Copy out the forum thread on partitioning and index maintenance below, in full and word for word.

> [DOCUMENT EXCERPT]:
════

February 27, 2013 at 7:10 am
We have a table with almost 2 billion rows and we have partitioned this table based on date. The size of the table including indexes is 1.6 TB( 600 data + 1TB index). We have 14 indexes on this table. Recently a developer tried to query this table and got timed out issue because he was using the fields not in indexes. He was trying to pull last 3 months data.
My question over here is how to maintain these indexes on this partitioned table? Is it good to seperate the old partitions(switch) into archive tables and add new partitions ? What's the best way to maintain this table?
February 27, 2013 at 7:19 am
The entire point of partitioning is ease of archiving and easier maintenance. It's not a performance tuning technique.
Gail Shaw
Microsoft Certified Master: SQL Server, MVP, M.Sc (Comp Sci)
SQL In The Wild: Discussions on DB performance with occasional diversions into recoverability
February 27, 2013 at 7:28 am
Thanks Gila.
We are not archiving this table. Just adding rows to it which is causing more issues. As the table is growing bigger and bigger. So as said in my previous comment just switch the old partitions into individual archive tables.

════

> [ENTRIES PROVIDED]:
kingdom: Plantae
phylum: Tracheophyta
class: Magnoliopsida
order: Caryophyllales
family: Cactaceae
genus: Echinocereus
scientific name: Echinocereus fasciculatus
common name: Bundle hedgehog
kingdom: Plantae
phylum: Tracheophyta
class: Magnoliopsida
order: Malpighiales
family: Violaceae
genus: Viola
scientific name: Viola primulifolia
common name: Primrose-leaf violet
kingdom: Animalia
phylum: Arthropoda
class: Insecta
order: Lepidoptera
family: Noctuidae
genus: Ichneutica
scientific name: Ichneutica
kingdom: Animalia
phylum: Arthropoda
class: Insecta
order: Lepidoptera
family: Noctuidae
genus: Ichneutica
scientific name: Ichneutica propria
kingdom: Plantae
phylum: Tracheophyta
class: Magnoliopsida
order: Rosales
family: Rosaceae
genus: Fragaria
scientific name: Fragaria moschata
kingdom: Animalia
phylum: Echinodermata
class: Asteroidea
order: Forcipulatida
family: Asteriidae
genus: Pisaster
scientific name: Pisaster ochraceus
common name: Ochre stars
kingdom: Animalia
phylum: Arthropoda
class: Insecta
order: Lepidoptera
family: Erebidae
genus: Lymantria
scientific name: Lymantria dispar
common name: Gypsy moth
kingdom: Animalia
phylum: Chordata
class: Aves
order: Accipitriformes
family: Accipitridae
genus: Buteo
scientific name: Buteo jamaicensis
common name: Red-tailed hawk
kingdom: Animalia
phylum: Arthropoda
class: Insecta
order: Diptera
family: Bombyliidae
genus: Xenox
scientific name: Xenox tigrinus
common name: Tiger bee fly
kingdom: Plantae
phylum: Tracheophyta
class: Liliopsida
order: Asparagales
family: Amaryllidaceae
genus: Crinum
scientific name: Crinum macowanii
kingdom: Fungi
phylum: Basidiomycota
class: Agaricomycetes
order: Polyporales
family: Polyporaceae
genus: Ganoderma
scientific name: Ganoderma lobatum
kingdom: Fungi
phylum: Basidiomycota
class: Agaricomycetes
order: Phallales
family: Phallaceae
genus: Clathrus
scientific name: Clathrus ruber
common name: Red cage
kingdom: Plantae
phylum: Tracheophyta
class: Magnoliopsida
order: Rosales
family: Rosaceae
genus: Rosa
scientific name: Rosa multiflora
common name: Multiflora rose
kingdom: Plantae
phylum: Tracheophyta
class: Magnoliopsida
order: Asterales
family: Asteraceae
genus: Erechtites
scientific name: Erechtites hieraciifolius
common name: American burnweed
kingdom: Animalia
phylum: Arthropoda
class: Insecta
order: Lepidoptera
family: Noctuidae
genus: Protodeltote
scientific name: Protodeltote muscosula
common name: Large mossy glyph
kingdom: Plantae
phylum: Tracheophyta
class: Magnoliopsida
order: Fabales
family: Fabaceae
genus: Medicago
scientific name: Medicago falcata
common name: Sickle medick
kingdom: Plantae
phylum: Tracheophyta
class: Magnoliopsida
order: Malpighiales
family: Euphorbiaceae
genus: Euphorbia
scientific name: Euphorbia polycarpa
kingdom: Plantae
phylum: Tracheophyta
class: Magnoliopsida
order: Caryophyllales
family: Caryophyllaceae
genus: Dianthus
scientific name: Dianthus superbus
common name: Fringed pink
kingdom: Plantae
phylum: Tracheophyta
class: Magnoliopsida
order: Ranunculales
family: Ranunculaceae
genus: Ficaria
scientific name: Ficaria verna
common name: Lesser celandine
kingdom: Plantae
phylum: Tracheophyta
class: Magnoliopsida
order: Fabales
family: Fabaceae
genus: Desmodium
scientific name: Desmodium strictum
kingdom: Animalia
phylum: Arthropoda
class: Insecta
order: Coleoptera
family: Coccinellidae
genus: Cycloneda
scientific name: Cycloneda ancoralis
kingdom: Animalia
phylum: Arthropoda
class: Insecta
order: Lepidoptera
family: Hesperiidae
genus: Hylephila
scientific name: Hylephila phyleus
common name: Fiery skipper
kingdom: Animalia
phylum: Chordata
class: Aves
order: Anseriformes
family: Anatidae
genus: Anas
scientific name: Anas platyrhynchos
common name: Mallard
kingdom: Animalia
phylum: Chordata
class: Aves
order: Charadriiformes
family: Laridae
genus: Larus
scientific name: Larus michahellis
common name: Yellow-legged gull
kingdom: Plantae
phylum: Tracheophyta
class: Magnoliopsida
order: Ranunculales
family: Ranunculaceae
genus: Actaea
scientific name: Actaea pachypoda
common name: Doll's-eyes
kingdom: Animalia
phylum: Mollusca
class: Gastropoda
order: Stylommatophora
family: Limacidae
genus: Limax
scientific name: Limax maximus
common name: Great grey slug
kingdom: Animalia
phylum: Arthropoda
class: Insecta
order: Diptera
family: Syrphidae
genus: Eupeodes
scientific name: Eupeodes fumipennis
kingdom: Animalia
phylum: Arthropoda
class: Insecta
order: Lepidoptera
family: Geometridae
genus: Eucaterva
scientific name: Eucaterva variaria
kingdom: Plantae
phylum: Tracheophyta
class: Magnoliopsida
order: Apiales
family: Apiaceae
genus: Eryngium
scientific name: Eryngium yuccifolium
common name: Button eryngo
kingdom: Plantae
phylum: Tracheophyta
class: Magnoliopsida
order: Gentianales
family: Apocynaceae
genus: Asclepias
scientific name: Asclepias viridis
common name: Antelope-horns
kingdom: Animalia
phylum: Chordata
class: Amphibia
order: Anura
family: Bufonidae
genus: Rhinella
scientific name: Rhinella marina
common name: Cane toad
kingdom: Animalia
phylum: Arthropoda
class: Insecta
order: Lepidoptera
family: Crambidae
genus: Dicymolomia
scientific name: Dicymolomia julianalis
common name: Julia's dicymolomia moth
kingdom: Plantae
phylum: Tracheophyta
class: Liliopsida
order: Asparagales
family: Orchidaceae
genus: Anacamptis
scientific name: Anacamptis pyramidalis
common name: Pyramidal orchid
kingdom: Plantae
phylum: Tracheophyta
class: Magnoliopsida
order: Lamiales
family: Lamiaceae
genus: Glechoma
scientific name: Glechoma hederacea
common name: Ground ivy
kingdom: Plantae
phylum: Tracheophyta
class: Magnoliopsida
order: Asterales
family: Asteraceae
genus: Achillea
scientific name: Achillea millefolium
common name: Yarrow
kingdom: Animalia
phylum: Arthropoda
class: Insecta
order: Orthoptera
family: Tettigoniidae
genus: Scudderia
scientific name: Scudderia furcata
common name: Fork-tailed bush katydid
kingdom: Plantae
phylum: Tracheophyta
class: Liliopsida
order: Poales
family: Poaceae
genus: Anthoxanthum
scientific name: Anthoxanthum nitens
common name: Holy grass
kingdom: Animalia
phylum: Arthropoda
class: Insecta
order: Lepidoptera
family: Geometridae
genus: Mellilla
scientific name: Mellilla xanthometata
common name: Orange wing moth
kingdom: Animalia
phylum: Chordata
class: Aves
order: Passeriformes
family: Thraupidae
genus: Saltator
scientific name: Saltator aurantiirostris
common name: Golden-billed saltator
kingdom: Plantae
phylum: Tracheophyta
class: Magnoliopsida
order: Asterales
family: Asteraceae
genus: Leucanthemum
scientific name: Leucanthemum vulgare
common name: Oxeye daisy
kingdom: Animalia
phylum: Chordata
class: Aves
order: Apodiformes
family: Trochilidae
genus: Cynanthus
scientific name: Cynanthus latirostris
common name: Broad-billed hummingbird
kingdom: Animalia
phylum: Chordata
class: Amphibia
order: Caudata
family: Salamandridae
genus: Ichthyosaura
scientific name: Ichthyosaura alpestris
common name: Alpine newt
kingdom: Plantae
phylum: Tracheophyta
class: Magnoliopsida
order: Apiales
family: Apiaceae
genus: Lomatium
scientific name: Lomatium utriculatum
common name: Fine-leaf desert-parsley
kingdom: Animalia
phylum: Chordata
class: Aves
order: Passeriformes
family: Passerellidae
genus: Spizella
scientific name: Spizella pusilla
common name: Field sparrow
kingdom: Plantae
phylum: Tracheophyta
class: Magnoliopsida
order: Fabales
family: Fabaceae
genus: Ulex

════

> [RESULT OF THE EXERCISE]:
February 27, 2013 at 7:10 am
We have a table with almost 2 billion rows and we have partitioned this table based on date. The size of the table including indexes is 1.6 TB( 600 data + 1TB index). We have 14 indexes on this table. Recently a developer tried to query this table and got timed out issue because he was using the fields not in indexes. He was trying to pull last 3 months data.
My question over here is how to maintain these indexes on this partitioned table? Is it good to seperate the old partitions(switch) into archive tables and add new partitions ? What's the best way to maintain this table?
February 27, 2013 at 7:19 am
The entire point of partitioning is ease of archiving and easier maintenance. It's not a performance tuning technique.
Gail Shaw
Microsoft Certified Master: SQL Server, MVP, M.Sc (Comp Sci)
SQL In The Wild: Discussions on DB performance with occasional diversions into recoverability
February 27, 2013 at 7:28 am
Thanks Gila.
We are not archiving this table. Just adding rows to it which is causing more issues. As the table is growing bigger and bigger. So as said in my previous comment just switch the old partitions into individual archive tables.